Aiden looks away. Now is not the time to deal with it.
“That's all I know.”
Aiden turns right, gazing off into the background. Nothing happening on the river today.
Aiden takes a deep breath.
“He found out.”
“Would anyone have believed him?”
“It doesn’t matter.”
Dennis pulls another cigarette from the pack. He's down to five. He lights it and looks at Aiden.
“Helluva thing to do, Aiden.”
“I didn’t make the decision lightly.” He is precise on these words.
Dennis sits and smokes. Aiden sits in his own thoughts. The cigarette burns down to the filter.
“Bridgette. She’s stopped-up.”
This is news. “How?”
“Fuck Aiden, I ain't her accountant and even if I was I wouldn't a done what she did?”
“What did she do?” The sentence very cool.
“A while back she got in over her head on something. Some say student loan bullshit, but you one of them…”

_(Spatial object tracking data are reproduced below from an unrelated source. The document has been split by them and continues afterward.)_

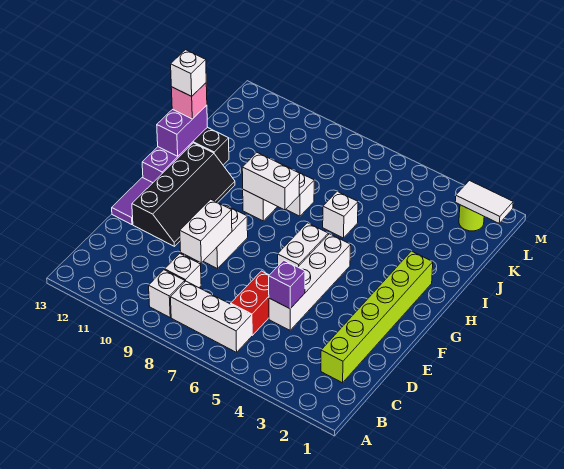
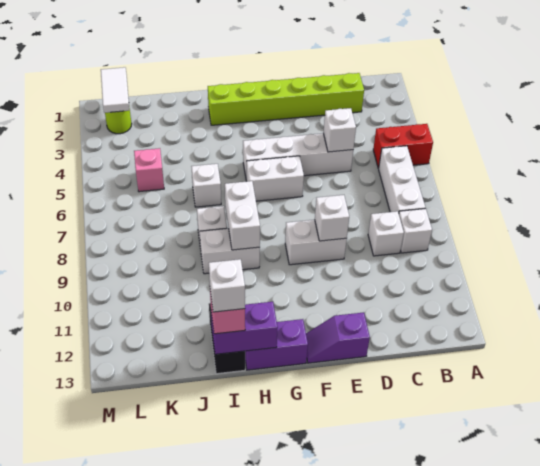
red 1x2 brick [231,271,269,335] -> red 1x2 brick moved to [373,124,433,168]
purple 1x1 brick [269,260,305,309] -> white 1x1 brick [323,108,356,152]
white 1x2 brick [180,199,232,263] -> white 1x1 brick [315,195,349,241]
black 2x4 slope [132,143,235,246] -> none
purple 1x2 tile [112,178,152,225] -> purple 1x2 slope [306,312,370,363]
none -> pink 1x1 brick [134,148,164,192]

He began waving his hand in a circle.
“Deferrals,” Aiden calmly replies.
“Yeah. You can get one of them deferrals. So anyways I don't know what she got into but it was pretty bad. Maybe the loan shark she went to liked her because of her tits and ass; I don't know. Anyway, she shacked up with your boy Steven maybe 'cause he kept talkin' 'bout that stupid movie as if it was some pot of gold or somethin'. Anyway I'm thinkin' maybe he let info on you slip to her. There's a contract out on you and yeah, somebody'd have to be stupid to claim it and while she may be smart in some areas, she just might be that stupid.”
The wheels turn in his head. Was it happenstance that they met at the airport? It isn't looking that way.
“Now if she gets the movie she can turn you and it in and be square with the loan shark who, of course, works for...”
“Thad,” Aiden says flatly. Reaching into his pocket he pulls out a slip of paper. “Nephew any good with computers?” He scrawls on it and folds it over.
“Shit, Aiden. If they had Internet in the womb...”
Aiden handed the slip of paper to Dennis. “I need you to run this code and find out whatever you can and get back to me.”
Dennis takes the paper and gazes at it. “Sure thing, Aiden.”
“Thanks for the talk.” Aiden gets up and leaves.
“Anytime, man. Next time we'll grill out.”
Aiden opens the door and disappears into the surplus store.